Kate sighed. “You weren’t not good enough for me, Spencer. You just weren’t right for me. And I wasn’t right for you. I think that’s why I got so obsessed with Loretta. She was an escape from a life I didn’t want.”
“I suppose that makes sense,” Spencer said glumly. He frowned. “Did you mean what you said, about the… the oral thing?”
Kate grimaced. “Ahhhh.…”
She was saved the embarrassment of answering by the man responsible for the statement in the first place as Jake slipped in the room. “Found your clothes and a couple of torches to—Ah. Spencer’s here.”
“He was just leaving,” Kate said, giving him a friendly push toward the door.
“Right,” Spencer said, slapping his hands against his thighs. He took a deep breath and closed his eyes, stepping up to Jake. “I’m ready.”
“Ready for what?” Jake asked.
“For you to punch me in the face.”
Jake looked bewildered. “Why would I punch you in the face?”
“No, it’s okay,” Spencer said. “I insist. I tried to take your woman, it’s your right.”
Jake looked to Kate, incredulous, but she only shook her head and mouthed he really didn’t , trying her best not to break out laughing.
“Spencer, mate, look at me,” Jake said.
“I am looking at you.”
Jake sighed. “No, you’re not.

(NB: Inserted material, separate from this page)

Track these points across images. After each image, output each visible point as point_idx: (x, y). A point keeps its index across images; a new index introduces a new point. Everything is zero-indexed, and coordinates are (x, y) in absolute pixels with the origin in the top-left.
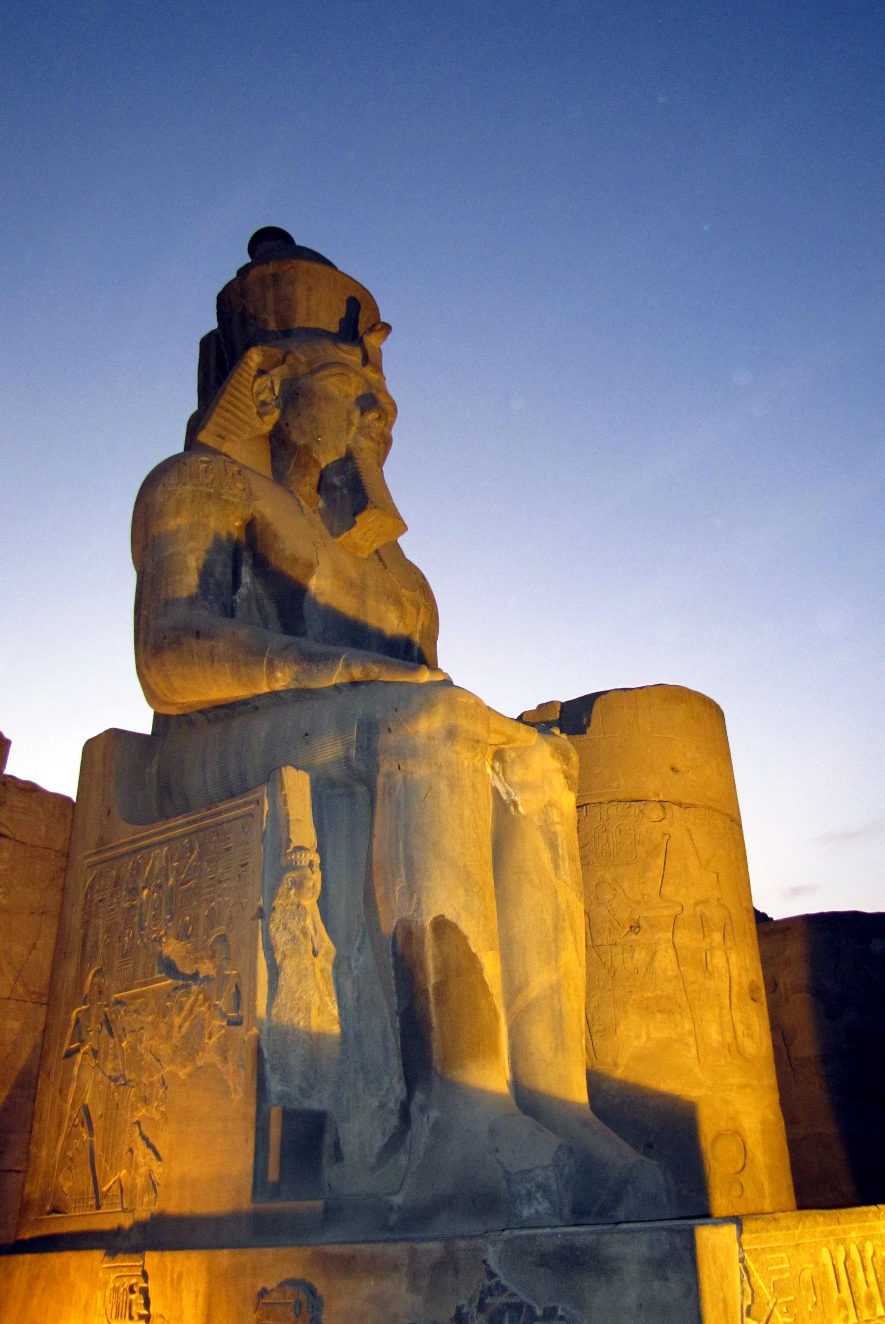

Your eyes are closed.”
“Oh.” Spencer blinked his eyes open, looking around. “Oh, that’s why it got so dark all of a sudden. I thought the power went out again.”
Jake took Spencer by the shoulders and looked at him earnestly. “I’m not gonna punch you right now, all right? Consider it my wedding gift to you.”
“That’s really good to hear, honestly,” Spencer said, his shoulders slumping forward. “I really didn’t want to get punched in the face. You’re a good, handsome man, Jake.”
“Same to you, mate,” Jake said, ushering Spencer out with a shake of his head.